But I’ll bet my laptop that there are a few of you out there who drove home from happy hour a little tipsy last night. You know better than that, don’t you? You’ve lived double or triple the amount of years as your high school student has. So I guess being smart or educated on the subject might not be enough to stop them either.

I was the kid in high school who never used drugs. And until my senior year, I had never touched alcohol. One night I walked across the neighborhood to a party and got drunk. I didn’t even like beer — still don’t. I got sick in the host’s bathroom and walked home. I sat in my basement in the dark and that’s where my parents found me. I didn’t drink again until I was at least twenty-one.

It was peer pressure for me and it was the first time that I had gone along with what I knew was wrong. I remember saying to my father, “Well now at least I know what it’s like.” So it was curiosity as well.

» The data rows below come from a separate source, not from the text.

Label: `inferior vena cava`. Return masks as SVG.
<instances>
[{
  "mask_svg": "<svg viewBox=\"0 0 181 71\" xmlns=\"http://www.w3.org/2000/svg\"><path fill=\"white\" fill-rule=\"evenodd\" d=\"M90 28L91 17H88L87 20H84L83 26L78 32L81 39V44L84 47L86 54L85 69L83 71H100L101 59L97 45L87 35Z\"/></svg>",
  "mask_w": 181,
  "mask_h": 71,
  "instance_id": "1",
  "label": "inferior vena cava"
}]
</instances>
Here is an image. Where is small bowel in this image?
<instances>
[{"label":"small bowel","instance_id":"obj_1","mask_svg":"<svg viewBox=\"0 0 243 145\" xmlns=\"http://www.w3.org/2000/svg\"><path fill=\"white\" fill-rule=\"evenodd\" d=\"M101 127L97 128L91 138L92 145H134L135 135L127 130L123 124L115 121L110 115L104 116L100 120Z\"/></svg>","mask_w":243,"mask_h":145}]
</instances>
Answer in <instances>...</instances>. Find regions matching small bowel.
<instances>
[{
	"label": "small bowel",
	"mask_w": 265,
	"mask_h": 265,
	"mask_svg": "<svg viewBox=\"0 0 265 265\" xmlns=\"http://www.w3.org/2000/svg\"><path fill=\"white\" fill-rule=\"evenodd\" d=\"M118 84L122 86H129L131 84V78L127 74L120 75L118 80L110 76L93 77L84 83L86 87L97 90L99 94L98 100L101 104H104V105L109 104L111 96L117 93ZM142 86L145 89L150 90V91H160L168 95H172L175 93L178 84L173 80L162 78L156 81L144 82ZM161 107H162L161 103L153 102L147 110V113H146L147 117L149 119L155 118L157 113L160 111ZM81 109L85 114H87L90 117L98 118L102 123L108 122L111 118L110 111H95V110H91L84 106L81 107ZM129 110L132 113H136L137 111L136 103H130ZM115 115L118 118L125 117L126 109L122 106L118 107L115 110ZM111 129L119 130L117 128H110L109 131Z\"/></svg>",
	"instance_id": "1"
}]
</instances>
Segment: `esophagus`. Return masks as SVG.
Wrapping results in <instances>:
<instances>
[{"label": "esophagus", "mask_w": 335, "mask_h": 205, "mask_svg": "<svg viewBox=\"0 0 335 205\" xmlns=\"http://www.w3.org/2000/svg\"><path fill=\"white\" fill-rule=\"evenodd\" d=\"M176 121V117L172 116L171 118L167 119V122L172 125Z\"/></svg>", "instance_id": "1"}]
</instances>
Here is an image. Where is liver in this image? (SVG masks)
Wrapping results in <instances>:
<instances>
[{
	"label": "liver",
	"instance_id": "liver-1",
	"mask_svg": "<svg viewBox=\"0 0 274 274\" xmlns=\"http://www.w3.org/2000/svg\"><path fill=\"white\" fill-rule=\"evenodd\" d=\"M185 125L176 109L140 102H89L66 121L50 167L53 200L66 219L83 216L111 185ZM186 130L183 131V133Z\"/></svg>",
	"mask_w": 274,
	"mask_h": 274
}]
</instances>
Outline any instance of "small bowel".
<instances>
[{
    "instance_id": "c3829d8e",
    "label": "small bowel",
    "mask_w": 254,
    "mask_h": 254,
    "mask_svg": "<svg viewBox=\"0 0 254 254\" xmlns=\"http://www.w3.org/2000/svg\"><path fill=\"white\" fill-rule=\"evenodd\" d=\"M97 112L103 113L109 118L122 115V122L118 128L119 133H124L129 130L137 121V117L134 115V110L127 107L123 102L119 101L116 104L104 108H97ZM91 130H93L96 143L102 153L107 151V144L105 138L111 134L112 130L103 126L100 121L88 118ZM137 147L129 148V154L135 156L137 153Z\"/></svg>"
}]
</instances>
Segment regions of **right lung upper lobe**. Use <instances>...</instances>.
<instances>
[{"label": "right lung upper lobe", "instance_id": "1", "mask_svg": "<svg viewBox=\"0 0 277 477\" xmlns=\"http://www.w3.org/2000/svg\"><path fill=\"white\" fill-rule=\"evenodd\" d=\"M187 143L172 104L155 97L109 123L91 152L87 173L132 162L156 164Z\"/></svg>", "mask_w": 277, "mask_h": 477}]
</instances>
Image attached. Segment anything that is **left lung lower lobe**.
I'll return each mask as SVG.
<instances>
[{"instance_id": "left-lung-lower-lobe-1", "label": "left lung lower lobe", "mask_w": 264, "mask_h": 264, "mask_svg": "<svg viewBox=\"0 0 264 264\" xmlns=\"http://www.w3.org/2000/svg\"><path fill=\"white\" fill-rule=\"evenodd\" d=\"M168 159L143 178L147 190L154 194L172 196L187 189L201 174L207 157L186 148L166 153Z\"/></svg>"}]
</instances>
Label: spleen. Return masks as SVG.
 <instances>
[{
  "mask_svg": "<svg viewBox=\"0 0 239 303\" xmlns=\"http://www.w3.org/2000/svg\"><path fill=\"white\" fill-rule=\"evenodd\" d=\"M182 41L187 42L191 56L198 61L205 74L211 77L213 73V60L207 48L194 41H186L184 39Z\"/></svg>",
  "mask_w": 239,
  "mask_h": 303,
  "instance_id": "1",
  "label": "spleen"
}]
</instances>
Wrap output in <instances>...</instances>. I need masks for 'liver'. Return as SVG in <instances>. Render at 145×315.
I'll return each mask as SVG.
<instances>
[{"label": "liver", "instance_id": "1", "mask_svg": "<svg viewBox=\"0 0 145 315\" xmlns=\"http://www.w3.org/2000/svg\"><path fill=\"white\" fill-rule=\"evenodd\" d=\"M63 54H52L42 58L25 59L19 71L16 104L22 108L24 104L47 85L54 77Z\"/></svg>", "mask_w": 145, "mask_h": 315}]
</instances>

I realize that I haven’t given you much to work with here. As the parent of adult children, I’m certainly not a newbie to the subject. And now The Boy is in his first year of high school. So after several trips around the board I’m back at GO again (for you Monopoly fans out there).

Mostly I want to pass along how much of an impact it was today to read the stories of student athletes who either died from alcohol poisoning or were involved in accidents while under the influence.

I’m going to sit The Boy down and have him read the words and watch the videos of how one lapse in judgment can ruin a lifetime of hard work. How that lapse in judgment can take, change, and ruin his life and the lives of others.

Then I’m going to wrap my arms around his much larger frame, kiss him on the cheek, and tell him for the 3000th time that everyone makes mistakes. And that my job as a parent is to remind him constantly about the consequences involved.

And then I’ll walk away, secretly wondering if I’ve gotten through to him.